I was beginning to wonder Aabout that LOL


----------



## videorov

Check here too
Photo Crystals

And

This company can get you anything but it has to add extra shipping from china they are in NY.
Dingword Corporation (USA)


----------



## idonaldson

At crazy - OP- opening post - the originator - I never really got good results - found the results did not pop like at the shows - Since I have a laser - I use most of my inventory for that - every now in then I look at the machine and say I will give it a try and then after doing so I remember why I stop using it.
If you do go to there where house - it is kind of secluded but not to far from a school - so no loud noises.


----------



## acrazyfool

Okay, folks, I have great news. Yesterday the UPS guy dropped off my C3 machine, and we got it unpacked and it has been repaired and works. In fact I got two followup calls from CASI about the machine. They stressed they are a new company and will strive to make amends and make their customers happy. They did say they'll be out of crystals for the next few months. 

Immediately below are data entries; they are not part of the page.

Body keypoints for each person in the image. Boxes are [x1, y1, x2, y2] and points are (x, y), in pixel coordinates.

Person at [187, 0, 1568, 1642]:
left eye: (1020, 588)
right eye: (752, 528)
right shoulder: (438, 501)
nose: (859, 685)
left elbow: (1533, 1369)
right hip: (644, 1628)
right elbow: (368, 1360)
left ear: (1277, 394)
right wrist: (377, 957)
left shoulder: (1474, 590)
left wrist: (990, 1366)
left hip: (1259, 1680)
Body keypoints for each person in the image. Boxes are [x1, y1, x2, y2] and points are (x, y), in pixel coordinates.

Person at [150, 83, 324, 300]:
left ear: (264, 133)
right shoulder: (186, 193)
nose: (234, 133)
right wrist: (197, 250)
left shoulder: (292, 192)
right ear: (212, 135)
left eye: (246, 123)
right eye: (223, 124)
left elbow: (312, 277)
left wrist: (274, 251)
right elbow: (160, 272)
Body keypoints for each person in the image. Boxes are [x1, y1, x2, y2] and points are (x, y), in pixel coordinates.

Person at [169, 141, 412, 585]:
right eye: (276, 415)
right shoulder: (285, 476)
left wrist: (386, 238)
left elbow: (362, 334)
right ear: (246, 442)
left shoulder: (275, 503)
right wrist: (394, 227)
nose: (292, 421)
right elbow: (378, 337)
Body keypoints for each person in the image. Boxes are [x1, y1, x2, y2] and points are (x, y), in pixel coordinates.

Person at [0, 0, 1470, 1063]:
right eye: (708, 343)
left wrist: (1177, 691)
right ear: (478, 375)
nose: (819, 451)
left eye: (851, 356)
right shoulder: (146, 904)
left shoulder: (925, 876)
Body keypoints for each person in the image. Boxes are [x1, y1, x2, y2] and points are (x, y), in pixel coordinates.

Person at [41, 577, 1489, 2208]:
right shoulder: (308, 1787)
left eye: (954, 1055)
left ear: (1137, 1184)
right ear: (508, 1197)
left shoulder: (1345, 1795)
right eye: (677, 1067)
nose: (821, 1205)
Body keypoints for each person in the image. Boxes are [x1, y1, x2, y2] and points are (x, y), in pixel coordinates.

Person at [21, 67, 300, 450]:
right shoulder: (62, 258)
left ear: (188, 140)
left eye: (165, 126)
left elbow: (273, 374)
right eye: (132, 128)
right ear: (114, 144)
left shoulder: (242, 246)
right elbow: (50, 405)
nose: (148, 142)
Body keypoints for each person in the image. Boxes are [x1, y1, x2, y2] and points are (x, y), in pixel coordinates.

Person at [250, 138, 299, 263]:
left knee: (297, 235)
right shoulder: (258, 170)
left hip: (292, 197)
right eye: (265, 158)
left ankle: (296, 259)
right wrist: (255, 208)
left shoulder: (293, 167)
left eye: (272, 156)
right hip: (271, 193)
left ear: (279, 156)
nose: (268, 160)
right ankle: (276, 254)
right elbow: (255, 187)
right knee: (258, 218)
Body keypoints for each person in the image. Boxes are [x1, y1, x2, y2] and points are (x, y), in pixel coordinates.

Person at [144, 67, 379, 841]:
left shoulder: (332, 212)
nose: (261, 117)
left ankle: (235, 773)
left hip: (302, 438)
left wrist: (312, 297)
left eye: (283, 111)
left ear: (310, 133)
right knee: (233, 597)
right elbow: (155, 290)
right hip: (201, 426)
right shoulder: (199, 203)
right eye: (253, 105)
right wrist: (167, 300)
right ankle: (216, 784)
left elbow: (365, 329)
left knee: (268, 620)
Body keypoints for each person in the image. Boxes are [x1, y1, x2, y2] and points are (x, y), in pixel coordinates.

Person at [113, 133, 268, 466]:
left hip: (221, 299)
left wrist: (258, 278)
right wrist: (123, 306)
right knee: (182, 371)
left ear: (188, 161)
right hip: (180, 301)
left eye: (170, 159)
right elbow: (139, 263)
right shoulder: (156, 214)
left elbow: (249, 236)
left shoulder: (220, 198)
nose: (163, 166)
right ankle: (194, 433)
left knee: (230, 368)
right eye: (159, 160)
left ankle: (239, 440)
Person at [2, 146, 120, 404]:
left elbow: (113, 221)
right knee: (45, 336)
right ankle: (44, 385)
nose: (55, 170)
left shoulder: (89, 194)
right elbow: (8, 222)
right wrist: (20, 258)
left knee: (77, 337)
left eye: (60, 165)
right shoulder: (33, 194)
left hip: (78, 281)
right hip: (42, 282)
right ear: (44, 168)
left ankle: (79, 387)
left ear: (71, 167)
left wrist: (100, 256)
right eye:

Thank you all who gave advice and support. 

Jessie


----------



## videorov

*Re: CASI QLT out of business? Now a new business*

I too have good news. They replaced my defective
two packages of chroma crystal film material.
UPS drop it off Tuseday this week.
Jeff I talked with at the company did what he said he would do.

Thankyou Jeff
The new QLT.com as they are known now are
helping everyone looks like.

I will keep buying from them.


----------



## acrazyfool

Videorov,

I'm really happy to hear this. Hopefully things will be better. We shall see


----------



## ajspin

Conde also carries a good supply of everything you need, I found the crystals were nicer and better packed etc, under name crystal imprints.


----------



## laverne

Do you know if anybody sells the qlt posters


----------



## lesliefaye

Can anyone help me with the software for the crystals? I'm having a problem creating projects.


----------